_Exercise goal_
The answer should contain every record below, output exactly.

──────── Study material ────────

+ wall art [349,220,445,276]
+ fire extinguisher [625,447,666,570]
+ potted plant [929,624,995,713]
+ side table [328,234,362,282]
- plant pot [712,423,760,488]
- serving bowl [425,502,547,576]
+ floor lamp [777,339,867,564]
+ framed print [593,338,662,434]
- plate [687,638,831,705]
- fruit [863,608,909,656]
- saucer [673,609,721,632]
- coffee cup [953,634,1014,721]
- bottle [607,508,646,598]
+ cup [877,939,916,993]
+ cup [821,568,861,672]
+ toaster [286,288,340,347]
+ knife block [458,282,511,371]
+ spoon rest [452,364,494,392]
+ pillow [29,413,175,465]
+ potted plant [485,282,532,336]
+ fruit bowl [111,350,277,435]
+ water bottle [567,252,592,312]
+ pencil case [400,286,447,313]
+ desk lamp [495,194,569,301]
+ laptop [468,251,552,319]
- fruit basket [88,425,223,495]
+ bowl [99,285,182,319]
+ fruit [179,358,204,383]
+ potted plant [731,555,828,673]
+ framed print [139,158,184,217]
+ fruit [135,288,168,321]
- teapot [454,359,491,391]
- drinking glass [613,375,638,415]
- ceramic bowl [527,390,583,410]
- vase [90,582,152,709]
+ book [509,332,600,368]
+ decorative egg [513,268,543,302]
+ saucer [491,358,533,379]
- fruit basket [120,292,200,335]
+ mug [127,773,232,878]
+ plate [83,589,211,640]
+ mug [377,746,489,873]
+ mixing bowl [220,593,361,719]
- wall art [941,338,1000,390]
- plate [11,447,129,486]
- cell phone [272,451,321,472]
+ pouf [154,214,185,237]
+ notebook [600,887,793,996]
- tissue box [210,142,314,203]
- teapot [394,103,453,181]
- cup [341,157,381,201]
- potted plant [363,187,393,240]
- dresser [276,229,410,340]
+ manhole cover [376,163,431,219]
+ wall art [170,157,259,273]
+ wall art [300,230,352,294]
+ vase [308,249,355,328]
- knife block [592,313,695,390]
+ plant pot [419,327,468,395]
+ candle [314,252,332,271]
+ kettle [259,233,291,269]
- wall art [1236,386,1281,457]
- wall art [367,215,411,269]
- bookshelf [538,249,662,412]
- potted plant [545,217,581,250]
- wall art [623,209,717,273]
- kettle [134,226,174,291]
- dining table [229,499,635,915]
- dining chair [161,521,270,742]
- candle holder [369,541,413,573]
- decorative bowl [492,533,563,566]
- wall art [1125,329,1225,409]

────────

_Written answer_
+ wall art [349,220,445,276]
+ fire extinguisher [625,447,666,570]
+ potted plant [929,624,995,713]
+ side table [328,234,362,282]
- plant pot [712,423,760,488]
- serving bowl [425,502,547,576]
+ floor lamp [777,339,867,564]
+ framed print [593,338,662,434]
- plate [687,638,831,705]
- fruit [863,608,909,656]
- saucer [673,609,721,632]
- coffee cup [953,634,1014,721]
- bottle [607,508,646,598]
+ cup [877,939,916,993]
+ cup [821,568,861,672]
+ toaster [286,288,340,347]
+ knife block [458,282,511,371]
+ spoon rest [452,364,494,392]
+ pillow [29,413,175,465]
+ potted plant [485,282,532,336]
+ fruit bowl [111,350,277,435]
+ water bottle [567,252,592,312]
+ pencil case [400,286,447,313]
+ desk lamp [495,194,569,301]
+ laptop [468,251,552,319]
- fruit basket [88,425,223,495]
+ bowl [99,285,182,319]
+ fruit [179,358,204,383]
+ potted plant [731,555,828,673]
+ framed print [139,158,184,217]
+ fruit [135,288,168,321]
- teapot [454,359,491,391]
- drinking glass [613,375,638,415]
- ceramic bowl [527,390,583,410]
- vase [90,582,152,709]
+ book [509,332,600,368]
+ decorative egg [513,268,543,302]
+ saucer [491,358,533,379]
- fruit basket [120,292,200,335]
+ mug [127,773,232,878]
+ plate [83,589,211,640]
+ mug [377,746,489,873]
+ mixing bowl [220,593,361,719]
- wall art [941,338,1000,390]
- plate [11,447,129,486]
- cell phone [272,451,321,472]
+ pouf [154,214,185,237]
+ notebook [600,887,793,996]
- tissue box [210,142,314,203]
- teapot [394,103,453,181]
- cup [341,157,381,201]
- potted plant [363,187,393,240]
- dresser [276,229,410,340]
+ manhole cover [376,163,431,219]
+ wall art [170,157,259,273]
+ wall art [300,230,352,294]
+ vase [308,249,355,328]
- knife block [592,313,695,390]
+ plant pot [419,327,468,395]
+ candle [314,252,332,271]
+ kettle [259,233,291,269]
- wall art [1236,386,1281,457]
- wall art [367,215,411,269]
- bookshelf [538,249,662,412]
- potted plant [545,217,581,250]
- wall art [623,209,717,273]
- kettle [134,226,174,291]
- dining table [229,499,635,915]
- dining chair [161,521,270,742]
- candle holder [369,541,413,573]
- decorative bowl [492,533,563,566]
- wall art [1125,329,1225,409]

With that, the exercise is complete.